▶ What is expected
The entries below should be transcribed exactly, every one of them.

--- START ---

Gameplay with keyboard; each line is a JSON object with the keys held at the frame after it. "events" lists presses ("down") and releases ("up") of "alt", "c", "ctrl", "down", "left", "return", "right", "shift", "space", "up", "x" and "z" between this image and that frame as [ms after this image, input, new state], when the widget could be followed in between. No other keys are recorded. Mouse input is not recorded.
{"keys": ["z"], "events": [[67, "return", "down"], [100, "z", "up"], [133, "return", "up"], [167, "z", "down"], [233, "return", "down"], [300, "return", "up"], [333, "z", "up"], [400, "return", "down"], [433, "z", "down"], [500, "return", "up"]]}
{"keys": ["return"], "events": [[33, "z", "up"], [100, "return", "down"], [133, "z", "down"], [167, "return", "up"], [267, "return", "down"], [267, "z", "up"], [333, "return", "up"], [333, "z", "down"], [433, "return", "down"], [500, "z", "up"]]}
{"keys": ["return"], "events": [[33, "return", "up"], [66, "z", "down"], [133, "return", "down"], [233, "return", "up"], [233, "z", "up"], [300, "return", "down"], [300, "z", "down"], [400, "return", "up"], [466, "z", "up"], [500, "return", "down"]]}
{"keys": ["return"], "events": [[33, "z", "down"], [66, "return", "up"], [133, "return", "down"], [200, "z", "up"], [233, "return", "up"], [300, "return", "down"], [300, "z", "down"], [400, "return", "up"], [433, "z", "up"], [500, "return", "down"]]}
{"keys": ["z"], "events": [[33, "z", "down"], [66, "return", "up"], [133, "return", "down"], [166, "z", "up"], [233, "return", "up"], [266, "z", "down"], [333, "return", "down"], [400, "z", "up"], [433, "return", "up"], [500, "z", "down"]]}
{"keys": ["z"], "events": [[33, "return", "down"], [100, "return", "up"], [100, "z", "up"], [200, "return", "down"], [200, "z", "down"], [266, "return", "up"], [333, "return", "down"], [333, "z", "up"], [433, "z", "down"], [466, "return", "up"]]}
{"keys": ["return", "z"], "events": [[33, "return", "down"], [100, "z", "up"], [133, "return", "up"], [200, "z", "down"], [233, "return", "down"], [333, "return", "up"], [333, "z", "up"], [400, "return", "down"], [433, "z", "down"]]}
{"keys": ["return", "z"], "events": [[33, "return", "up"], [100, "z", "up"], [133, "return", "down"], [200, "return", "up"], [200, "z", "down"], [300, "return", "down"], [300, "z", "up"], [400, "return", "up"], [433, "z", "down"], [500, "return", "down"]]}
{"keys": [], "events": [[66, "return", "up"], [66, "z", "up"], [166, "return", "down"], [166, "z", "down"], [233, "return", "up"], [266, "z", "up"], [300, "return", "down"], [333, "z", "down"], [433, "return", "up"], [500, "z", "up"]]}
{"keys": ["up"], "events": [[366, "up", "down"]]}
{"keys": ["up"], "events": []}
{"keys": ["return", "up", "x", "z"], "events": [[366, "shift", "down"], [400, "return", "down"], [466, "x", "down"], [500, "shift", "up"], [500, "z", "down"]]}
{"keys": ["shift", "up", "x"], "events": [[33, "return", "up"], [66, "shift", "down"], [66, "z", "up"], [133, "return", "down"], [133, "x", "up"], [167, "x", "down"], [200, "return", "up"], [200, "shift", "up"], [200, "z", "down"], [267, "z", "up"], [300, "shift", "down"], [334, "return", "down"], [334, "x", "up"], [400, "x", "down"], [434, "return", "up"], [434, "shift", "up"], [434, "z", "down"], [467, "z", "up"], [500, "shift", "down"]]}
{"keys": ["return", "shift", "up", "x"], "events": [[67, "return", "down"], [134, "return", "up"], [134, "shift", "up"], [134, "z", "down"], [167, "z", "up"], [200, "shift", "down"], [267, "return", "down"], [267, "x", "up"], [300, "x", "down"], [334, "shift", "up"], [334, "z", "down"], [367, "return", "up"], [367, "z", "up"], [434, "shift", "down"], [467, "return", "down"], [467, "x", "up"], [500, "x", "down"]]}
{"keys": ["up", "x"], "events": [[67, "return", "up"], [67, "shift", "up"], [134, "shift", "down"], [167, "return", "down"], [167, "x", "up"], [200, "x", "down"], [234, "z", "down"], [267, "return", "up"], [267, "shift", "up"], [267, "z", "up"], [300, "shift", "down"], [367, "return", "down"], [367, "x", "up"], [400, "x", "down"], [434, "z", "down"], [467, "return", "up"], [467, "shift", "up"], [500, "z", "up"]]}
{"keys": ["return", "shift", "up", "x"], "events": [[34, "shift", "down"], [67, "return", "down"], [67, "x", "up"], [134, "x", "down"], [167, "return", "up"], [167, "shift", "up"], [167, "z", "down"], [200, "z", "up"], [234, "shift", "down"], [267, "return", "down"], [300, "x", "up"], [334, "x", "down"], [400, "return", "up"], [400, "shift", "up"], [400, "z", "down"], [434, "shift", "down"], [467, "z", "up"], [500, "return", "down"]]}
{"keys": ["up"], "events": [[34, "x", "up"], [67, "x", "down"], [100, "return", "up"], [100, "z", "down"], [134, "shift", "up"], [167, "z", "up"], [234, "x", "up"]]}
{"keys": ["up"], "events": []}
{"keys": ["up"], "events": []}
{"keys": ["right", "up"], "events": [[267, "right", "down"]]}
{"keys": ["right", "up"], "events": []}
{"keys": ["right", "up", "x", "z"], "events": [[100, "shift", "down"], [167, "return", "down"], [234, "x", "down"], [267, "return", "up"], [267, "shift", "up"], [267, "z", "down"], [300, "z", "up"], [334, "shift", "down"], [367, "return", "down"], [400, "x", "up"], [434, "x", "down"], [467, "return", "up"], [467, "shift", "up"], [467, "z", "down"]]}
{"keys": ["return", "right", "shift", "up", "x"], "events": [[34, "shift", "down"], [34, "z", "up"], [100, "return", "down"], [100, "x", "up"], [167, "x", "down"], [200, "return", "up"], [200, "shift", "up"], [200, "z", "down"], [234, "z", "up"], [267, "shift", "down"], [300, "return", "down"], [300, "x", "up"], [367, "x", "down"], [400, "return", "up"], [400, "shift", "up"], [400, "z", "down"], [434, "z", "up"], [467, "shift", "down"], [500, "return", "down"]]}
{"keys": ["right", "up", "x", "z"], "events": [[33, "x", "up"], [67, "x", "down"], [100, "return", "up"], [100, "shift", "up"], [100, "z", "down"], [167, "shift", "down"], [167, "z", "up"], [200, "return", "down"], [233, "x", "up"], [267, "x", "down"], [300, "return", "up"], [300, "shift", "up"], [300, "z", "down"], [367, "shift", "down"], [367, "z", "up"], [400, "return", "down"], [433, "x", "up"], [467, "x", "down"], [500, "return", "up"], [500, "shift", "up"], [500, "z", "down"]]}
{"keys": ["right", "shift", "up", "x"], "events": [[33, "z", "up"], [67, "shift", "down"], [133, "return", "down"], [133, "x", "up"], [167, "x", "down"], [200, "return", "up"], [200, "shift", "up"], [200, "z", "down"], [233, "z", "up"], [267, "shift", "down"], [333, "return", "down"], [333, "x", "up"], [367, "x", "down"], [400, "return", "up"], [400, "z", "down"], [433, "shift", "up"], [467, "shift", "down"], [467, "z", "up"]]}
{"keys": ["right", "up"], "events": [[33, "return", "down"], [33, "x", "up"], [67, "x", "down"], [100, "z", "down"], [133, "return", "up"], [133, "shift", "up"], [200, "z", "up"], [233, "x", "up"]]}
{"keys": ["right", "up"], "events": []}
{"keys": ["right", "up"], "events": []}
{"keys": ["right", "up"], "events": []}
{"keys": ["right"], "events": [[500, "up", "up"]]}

--- END ---

▶ Response box
Gameplay with keyboard; each line is a JSON object with the keys held at the frame after it. "events" lists presses ("down") and releases ("up") of "alt", "c", "ctrl", "down", "left", "return", "right", "shift", "space", "up", "x" and "z" between this image and that frame as [ms after this image, input, new state], when the widget could be followed in between. No other keys are recorded. Mouse input is not recorded.
{"keys": ["z"], "events": [[67, "return", "down"], [100, "z", "up"], [133, "return", "up"], [167, "z", "down"], [233, "return", "down"], [300, "return", "up"], [333, "z", "up"], [400, "return", "down"], [433, "z", "down"], [500, "return", "up"]]}
{"keys": ["return"], "events": [[33, "z", "up"], [100, "return", "down"], [133, "z", "down"], [167, "return", "up"], [267, "return", "down"], [267, "z", "up"], [333, "return", "up"], [333, "z", "down"], [433, "return", "down"], [500, "z", "up"]]}
{"keys": ["return"], "events": [[33, "return", "up"], [66, "z", "down"], [133, "return", "down"], [233, "return", "up"], [233, "z", "up"], [300, "return", "down"], [300, "z", "down"], [400, "return", "up"], [466, "z", "up"], [500, "return", "down"]]}
{"keys": ["return"], "events": [[33, "z", "down"], [66, "return", "up"], [133, "return", "down"], [200, "z", "up"], [233, "return", "up"], [300, "return", "down"], [300, "z", "down"], [400, "return", "up"], [433, "z", "up"], [500, "return", "down"]]}
{"keys": ["z"], "events": [[33, "z", "down"], [66, "return", "up"], [133, "return", "down"], [166, "z", "up"], [233, "return", "up"], [266, "z", "down"], [333, "return", "down"], [400, "z", "up"], [433, "return", "up"], [500, "z", "down"]]}
{"keys": ["z"], "events": [[33, "return", "down"], [100, "return", "up"], [100, "z", "up"], [200, "return", "down"], [200, "z", "down"], [266, "return", "up"], [333, "return", "down"], [333, "z", "up"], [433, "z", "down"], [466, "return", "up"]]}
{"keys": ["return", "z"], "events": [[33, "return", "down"], [100, "z", "up"], [133, "return", "up"], [200, "z", "down"], [233, "return", "down"], [333, "return", "up"], [333, "z", "up"], [400, "return", "down"], [433, "z", "down"]]}
{"keys": ["return", "z"], "events": [[33, "return", "up"], [100, "z", "up"], [133, "return", "down"], [200, "return", "up"], [200, "z", "down"], [300, "return", "down"], [300, "z", "up"], [400, "return", "up"], [433, "z", "down"], [500, "return", "down"]]}
{"keys": [], "events": [[66, "return", "up"], [66, "z", "up"], [166, "return", "down"], [166, "z", "down"], [233, "return", "up"], [266, "z", "up"], [300, "return", "down"], [333, "z", "down"], [433, "return", "up"], [500, "z", "up"]]}
{"keys": ["up"], "events": [[366, "up", "down"]]}
{"keys": ["up"], "events": []}
{"keys": ["return", "up", "x", "z"], "events": [[366, "shift", "down"], [400, "return", "down"], [466, "x", "down"], [500, "shift", "up"], [500, "z", "down"]]}
{"keys": ["shift", "up", "x"], "events": [[33, "return", "up"], [66, "shift", "down"], [66, "z", "up"], [133, "return", "down"], [133, "x", "up"], [167, "x", "down"], [200, "return", "up"], [200, "shift", "up"], [200, "z", "down"], [267, "z", "up"], [300, "shift", "down"], [334, "return", "down"], [334, "x", "up"], [400, "x", "down"], [434, "return", "up"], [434, "shift", "up"], [434, "z", "down"], [467, "z", "up"], [500, "shift", "down"]]}
{"keys": ["return", "shift", "up", "x"], "events": [[67, "return", "down"], [134, "return", "up"], [134, "shift", "up"], [134, "z", "down"], [167, "z", "up"], [200, "shift", "down"], [267, "return", "down"], [267, "x", "up"], [300, "x", "down"], [334, "shift", "up"], [334, "z", "down"], [367, "return", "up"], [367, "z", "up"], [434, "shift", "down"], [467, "return", "down"], [467, "x", "up"], [500, "x", "down"]]}
{"keys": ["up", "x"], "events": [[67, "return", "up"], [67, "shift", "up"], [134, "shift", "down"], [167, "return", "down"], [167, "x", "up"], [200, "x", "down"], [234, "z", "down"], [267, "return", "up"], [267, "shift", "up"], [267, "z", "up"], [300, "shift", "down"], [367, "return", "down"], [367, "x", "up"], [400, "x", "down"], [434, "z", "down"], [467, "return", "up"], [467, "shift", "up"], [500, "z", "up"]]}
{"keys": ["return", "shift", "up", "x"], "events": [[34, "shift", "down"], [67, "return", "down"], [67, "x", "up"], [134, "x", "down"], [167, "return", "up"], [167, "shift", "up"], [167, "z", "down"], [200, "z", "up"], [234, "shift", "down"], [267, "return", "down"], [300, "x", "up"], [334, "x", "down"], [400, "return", "up"], [400, "shift", "up"], [400, "z", "down"], [434, "shift", "down"], [467, "z", "up"], [500, "return", "down"]]}
{"keys": ["up"], "events": [[34, "x", "up"], [67, "x", "down"], [100, "return", "up"], [100, "z", "down"], [134, "shift", "up"], [167, "z", "up"], [234, "x", "up"]]}
{"keys": ["up"], "events": []}
{"keys": ["up"], "events": []}
{"keys": ["right", "up"], "events": [[267, "right", "down"]]}
{"keys": ["right", "up"], "events": []}
{"keys": ["right", "up", "x", "z"], "events": [[100, "shift", "down"], [167, "return", "down"], [234, "x", "down"], [267, "return", "up"], [267, "shift", "up"], [267, "z", "down"], [300, "z", "up"], [334, "shift", "down"], [367, "return", "down"], [400, "x", "up"], [434, "x", "down"], [467, "return", "up"], [467, "shift", "up"], [467, "z", "down"]]}
{"keys": ["return", "right", "shift", "up", "x"], "events": [[34, "shift", "down"], [34, "z", "up"], [100, "return", "down"], [100, "x", "up"], [167, "x", "down"], [200, "return", "up"], [200, "shift", "up"], [200, "z", "down"], [234, "z", "up"], [267, "shift", "down"], [300, "return", "down"], [300, "x", "up"], [367, "x", "down"], [400, "return", "up"], [400, "shift", "up"], [400, "z", "down"], [434, "z", "up"], [467, "shift", "down"], [500, "return", "down"]]}
{"keys": ["right", "up", "x", "z"], "events": [[33, "x", "up"], [67, "x", "down"], [100, "return", "up"], [100, "shift", "up"], [100, "z", "down"], [167, "shift", "down"], [167, "z", "up"], [200, "return", "down"], [233, "x", "up"], [267, "x", "down"], [300, "return", "up"], [300, "shift", "up"], [300, "z", "down"], [367, "shift", "down"], [367, "z", "up"], [400, "return", "down"], [433, "x", "up"], [467, "x", "down"], [500, "return", "up"], [500, "shift", "up"], [500, "z", "down"]]}
{"keys": ["right", "shift", "up", "x"], "events": [[33, "z", "up"], [67, "shift", "down"], [133, "return", "down"], [133, "x", "up"], [167, "x", "down"], [200, "return", "up"], [200, "shift", "up"], [200, "z", "down"], [233, "z", "up"], [267, "shift", "down"], [333, "return", "down"], [333, "x", "up"], [367, "x", "down"], [400, "return", "up"], [400, "z", "down"], [433, "shift", "up"], [467, "shift", "down"], [467, "z", "up"]]}
{"keys": ["right", "up"], "events": [[33, "return", "down"], [33, "x", "up"], [67, "x", "down"], [100, "z", "down"], [133, "return", "up"], [133, "shift", "up"], [200, "z", "up"], [233, "x", "up"]]}
{"keys": ["right", "up"], "events": []}
{"keys": ["right", "up"], "events": []}
{"keys": ["right", "up"], "events": []}
{"keys": ["right"], "events": [[500, "up", "up"]]}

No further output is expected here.